How many of the lines below contain the string "carrera"? Matches must have the same case. Reply with the number alone.

▶ Dataset:

· · · ·

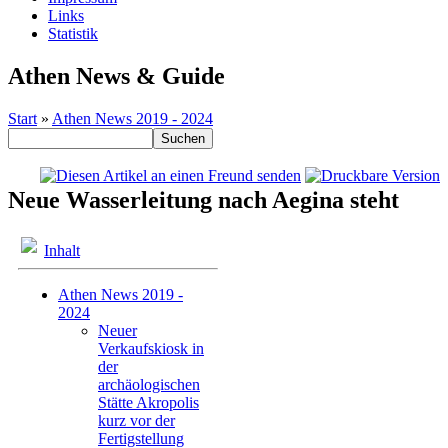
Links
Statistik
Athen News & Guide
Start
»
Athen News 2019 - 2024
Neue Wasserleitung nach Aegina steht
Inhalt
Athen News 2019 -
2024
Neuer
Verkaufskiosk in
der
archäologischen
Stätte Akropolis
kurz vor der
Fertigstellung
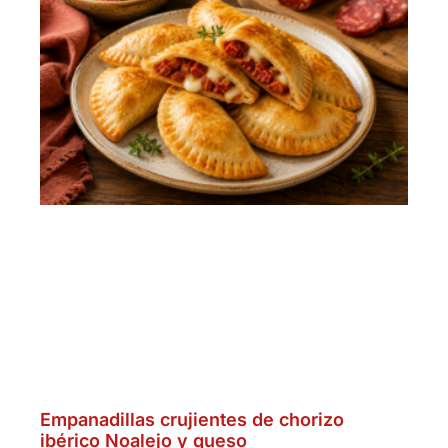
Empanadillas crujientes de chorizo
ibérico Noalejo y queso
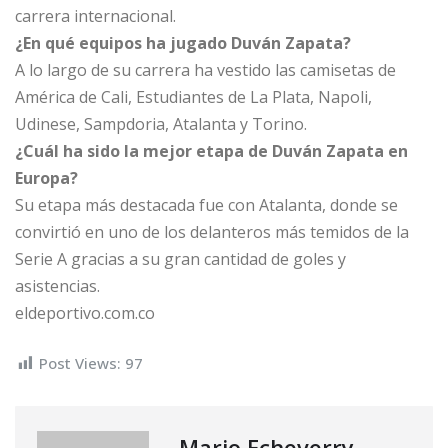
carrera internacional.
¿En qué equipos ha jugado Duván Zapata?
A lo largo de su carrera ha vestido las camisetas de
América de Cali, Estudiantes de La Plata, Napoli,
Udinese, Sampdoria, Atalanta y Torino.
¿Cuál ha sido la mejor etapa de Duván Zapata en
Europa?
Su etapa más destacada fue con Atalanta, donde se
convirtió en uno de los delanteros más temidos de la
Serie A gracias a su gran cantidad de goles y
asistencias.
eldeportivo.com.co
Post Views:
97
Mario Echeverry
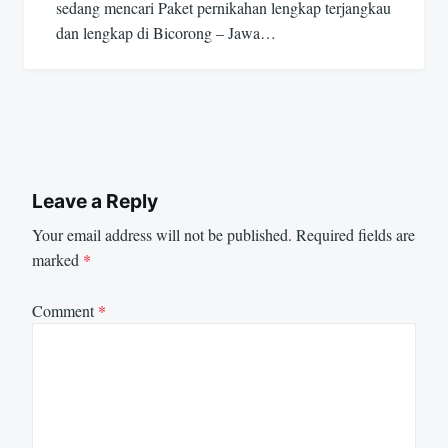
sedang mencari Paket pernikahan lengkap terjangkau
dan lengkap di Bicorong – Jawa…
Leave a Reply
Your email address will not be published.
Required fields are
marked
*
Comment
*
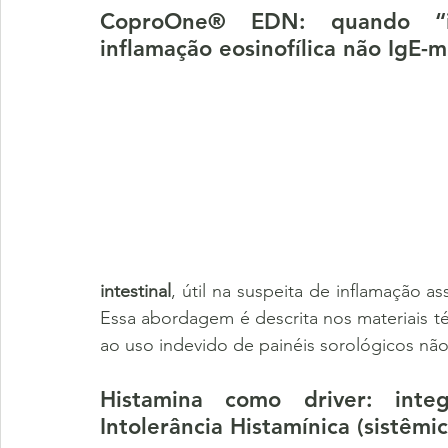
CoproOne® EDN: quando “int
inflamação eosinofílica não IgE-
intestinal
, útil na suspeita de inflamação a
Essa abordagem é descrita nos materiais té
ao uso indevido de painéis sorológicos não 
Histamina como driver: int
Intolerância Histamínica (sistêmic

· · · ·

▶ Solved problem: 2